Texto fornecido:
----------------

Santiago, 17 (AE-AP) - A defesa do general Augusto Pinochet adiou para 26 de abril o início do processo de suspensão de sua imunidade como senador vitalício. O ex-ditador chileno é acusado de encobrir o sequestro de 19 opositores desaparecidos que em 1973 participaram da "caravana da morte", mas, como senador vitalício, o general não poderá ser julgado enquanto o Tribunal de Apelações não suspender sua imunidade.
O processo, que deveria ter início na quarta-feira, 19, já sofreu o atraso de uma semana quando um dos advogados das vítimas usou de igual direito para adiar a vista do processo.
Pinochet foi vinculado à "caravana da morte", integrada por oficiais do Exército que percorreram várias cidades promovendo julgamentos sumários, com saldo de 72 execuções. Como os corpos de 19 deles estão desaparecidos até hoje, o processo continua aberto, porque o delito de sequestro não prescreve nem é passível de anistia.
O juiz Juan Guzmán, que investiga os caso da "caravana", tem em suas mãos outras 83 queixas-crime contra Pinochet, a última das quais pelo desaparecimento de um médico equatoriano.
Os queixosos tentam suspender a imunidade do ex-ditador para poder julgá-lo, enquanto a defesa tenta livrá-lo do processo alegando que a deterioração mental sofrida pelo general não lhe permite enfrentar um processo.

----------------

Entradas de dados extraídas:
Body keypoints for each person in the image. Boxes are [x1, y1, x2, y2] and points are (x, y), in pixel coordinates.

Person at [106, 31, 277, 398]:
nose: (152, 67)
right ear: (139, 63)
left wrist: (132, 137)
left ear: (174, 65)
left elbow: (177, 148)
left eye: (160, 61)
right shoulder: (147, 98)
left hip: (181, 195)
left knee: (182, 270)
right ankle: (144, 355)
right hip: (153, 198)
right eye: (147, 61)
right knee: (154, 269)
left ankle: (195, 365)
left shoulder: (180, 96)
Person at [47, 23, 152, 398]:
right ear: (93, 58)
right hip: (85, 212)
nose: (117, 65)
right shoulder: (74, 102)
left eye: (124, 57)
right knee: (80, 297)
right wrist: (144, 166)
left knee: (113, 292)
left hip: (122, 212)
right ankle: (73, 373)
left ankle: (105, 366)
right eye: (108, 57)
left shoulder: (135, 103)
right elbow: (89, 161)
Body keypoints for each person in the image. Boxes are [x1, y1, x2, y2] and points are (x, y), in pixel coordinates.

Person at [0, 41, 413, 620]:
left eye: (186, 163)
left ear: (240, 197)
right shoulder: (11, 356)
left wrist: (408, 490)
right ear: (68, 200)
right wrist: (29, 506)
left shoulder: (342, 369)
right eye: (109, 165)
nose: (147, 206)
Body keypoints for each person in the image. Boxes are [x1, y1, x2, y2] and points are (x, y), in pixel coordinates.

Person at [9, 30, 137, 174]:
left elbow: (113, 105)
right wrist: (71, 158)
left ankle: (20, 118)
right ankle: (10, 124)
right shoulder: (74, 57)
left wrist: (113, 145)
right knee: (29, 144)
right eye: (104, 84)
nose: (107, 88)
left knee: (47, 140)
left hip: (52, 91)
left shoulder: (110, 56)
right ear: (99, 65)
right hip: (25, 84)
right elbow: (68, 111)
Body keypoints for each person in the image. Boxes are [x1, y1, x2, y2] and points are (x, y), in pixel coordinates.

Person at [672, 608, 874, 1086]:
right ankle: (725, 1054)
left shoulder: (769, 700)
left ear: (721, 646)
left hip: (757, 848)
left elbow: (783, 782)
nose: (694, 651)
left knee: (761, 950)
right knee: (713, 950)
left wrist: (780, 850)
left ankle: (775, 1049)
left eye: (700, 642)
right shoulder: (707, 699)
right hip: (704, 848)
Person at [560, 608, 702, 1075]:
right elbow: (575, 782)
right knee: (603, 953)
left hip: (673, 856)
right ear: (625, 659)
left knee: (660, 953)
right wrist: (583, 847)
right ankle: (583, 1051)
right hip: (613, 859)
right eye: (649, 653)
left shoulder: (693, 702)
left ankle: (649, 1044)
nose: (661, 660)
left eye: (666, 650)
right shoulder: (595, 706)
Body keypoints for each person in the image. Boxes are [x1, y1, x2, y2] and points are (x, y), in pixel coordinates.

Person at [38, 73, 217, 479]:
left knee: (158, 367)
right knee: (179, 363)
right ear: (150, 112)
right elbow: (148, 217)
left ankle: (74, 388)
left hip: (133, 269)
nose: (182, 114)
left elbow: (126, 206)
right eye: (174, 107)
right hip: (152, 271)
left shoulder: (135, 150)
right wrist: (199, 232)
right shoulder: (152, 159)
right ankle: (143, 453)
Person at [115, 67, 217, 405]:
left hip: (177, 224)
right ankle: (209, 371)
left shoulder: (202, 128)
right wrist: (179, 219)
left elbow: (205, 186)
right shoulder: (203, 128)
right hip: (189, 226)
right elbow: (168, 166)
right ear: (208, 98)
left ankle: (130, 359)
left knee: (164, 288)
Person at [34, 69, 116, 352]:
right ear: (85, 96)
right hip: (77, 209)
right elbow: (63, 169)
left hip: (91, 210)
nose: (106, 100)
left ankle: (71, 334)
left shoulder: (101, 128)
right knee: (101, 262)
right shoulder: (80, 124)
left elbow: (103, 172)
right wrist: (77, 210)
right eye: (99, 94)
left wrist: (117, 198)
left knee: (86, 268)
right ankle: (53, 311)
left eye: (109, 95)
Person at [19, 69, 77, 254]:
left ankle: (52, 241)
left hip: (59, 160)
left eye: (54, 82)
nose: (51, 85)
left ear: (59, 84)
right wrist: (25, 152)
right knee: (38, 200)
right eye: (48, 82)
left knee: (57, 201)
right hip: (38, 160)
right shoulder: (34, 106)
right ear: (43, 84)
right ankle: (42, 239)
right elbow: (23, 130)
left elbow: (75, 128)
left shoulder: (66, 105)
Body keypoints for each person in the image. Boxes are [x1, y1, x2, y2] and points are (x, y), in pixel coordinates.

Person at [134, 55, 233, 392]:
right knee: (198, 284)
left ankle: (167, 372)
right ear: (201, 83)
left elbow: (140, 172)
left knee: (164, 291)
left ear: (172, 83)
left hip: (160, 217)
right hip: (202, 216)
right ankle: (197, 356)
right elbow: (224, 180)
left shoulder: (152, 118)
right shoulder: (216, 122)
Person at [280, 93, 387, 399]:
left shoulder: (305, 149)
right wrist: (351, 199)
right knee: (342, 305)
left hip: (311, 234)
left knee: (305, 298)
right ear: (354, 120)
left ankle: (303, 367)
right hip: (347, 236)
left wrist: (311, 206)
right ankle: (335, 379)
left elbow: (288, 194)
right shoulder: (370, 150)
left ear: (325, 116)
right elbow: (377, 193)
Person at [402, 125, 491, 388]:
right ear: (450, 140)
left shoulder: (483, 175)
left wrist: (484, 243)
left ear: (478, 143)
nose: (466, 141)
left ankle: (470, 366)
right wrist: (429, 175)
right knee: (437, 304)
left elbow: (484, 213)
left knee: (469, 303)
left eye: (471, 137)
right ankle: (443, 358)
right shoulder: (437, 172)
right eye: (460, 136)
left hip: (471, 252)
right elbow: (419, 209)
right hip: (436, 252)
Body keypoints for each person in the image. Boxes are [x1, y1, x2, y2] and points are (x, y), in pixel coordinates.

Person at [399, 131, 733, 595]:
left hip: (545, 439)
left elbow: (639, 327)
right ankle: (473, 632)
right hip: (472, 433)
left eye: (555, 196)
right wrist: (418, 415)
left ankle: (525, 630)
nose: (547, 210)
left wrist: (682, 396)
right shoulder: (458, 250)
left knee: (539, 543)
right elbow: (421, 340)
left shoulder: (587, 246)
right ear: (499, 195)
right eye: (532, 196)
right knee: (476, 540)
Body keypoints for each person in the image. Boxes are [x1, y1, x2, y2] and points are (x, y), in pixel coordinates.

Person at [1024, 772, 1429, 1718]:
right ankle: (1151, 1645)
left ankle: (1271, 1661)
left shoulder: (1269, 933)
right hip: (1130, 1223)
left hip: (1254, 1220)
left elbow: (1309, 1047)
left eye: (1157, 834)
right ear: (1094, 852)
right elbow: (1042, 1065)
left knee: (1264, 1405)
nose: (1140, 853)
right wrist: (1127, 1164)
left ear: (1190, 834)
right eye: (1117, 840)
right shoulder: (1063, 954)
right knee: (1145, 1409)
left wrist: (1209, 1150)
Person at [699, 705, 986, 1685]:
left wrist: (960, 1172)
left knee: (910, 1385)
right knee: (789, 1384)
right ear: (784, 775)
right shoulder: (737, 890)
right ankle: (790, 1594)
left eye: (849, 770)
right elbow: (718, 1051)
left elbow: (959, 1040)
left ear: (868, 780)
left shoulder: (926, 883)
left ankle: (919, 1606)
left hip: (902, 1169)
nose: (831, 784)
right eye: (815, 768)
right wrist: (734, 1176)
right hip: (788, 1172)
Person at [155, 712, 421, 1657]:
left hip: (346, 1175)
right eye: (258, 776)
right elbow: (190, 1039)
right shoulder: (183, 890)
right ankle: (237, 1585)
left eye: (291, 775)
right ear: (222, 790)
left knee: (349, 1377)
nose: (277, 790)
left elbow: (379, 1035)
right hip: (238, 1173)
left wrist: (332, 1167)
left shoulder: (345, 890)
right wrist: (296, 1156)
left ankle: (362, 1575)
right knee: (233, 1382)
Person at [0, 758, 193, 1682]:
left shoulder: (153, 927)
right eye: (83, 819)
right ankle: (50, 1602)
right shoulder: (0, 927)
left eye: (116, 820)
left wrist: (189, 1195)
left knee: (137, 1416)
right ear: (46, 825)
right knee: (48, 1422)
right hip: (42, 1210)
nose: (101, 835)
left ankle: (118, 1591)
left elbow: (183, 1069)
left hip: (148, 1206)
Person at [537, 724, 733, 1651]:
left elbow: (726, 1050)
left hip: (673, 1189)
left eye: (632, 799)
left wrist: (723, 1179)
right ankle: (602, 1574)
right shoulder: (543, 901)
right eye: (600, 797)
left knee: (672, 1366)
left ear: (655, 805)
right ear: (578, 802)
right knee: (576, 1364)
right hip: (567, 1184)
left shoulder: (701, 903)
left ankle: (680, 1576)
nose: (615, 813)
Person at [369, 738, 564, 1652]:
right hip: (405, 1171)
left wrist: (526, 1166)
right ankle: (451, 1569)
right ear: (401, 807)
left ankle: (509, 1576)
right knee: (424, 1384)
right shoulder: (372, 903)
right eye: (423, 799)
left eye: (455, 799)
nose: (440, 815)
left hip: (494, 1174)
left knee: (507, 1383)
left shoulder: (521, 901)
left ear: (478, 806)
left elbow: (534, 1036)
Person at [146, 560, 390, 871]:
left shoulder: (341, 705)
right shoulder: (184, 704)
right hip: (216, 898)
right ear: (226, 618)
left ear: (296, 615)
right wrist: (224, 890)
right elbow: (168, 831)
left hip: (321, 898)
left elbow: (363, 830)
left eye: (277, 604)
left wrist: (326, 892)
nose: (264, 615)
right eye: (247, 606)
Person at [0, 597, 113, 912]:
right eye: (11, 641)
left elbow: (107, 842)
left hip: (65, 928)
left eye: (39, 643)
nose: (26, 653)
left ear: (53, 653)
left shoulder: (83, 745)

----------------

Tarefas do exercício:
#1 Traduza para o inglês esta frase da notícia sobre Pinochet: "O processo, que deveria ter início na quarta-feira, 19, já sofreu o atraso de uma semana quando um dos advogados das vítimas usou de igual direito para adiar a vista do processo."
#2 Reescreva de forma mais curta o parágrafo da notícia sobre Pinochet que começa com "Pinochet foi vinculado à", sem perder os fatos principais.
#3 Liste todos os títulos ou cargos que a notícia sobre Pinochet atribui a ele.

Soluções das tarefas:
#1 The proceeding, which was supposed to begin on Wednesday the 19th, had already been delayed by a week when one of the victims' lawyers used the same right to postpone the hearing of the case.

#2 Pinochet foi ligado à "caravana da morte", um grupo de oficiais do Exército que passou por várias cidades realizando julgamentos sumários e deixou 72 execuções. O processo segue aberto porque 19 corpos ainda estão desaparecidos, e o crime de sequestro não prescreve nem pode ser anistiado.

#3
- general
- senador vitalício
- ex-ditador chileno